Scan the entries below for the word "alimentare" and copy every line in which it occurs.

[Page images and extracted text]
========
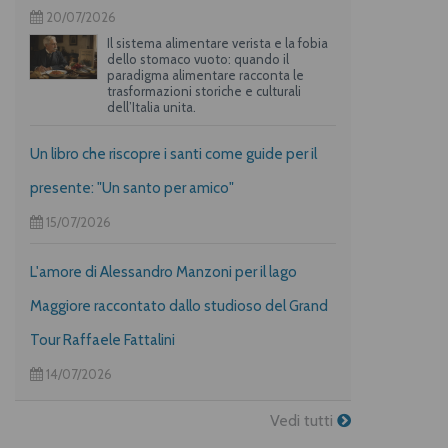
20/07/2026
Il sistema alimentare verista e la fobia
dello stomaco vuoto: quando il
paradigma alimentare racconta le
trasformazioni storiche e culturali
dell’Italia unita.
Un libro che riscopre i santi come guide per il
presente: "Un santo per amico"
15/07/2026
L'amore di Alessandro Manzoni per il lago
Maggiore raccontato dallo studioso del Grand
Tour Raffaele Fattalini
14/07/2026
Vedi tutti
========
Result of the exercise -
Il sistema alimentare verista e la fobia
paradigma alimentare racconta le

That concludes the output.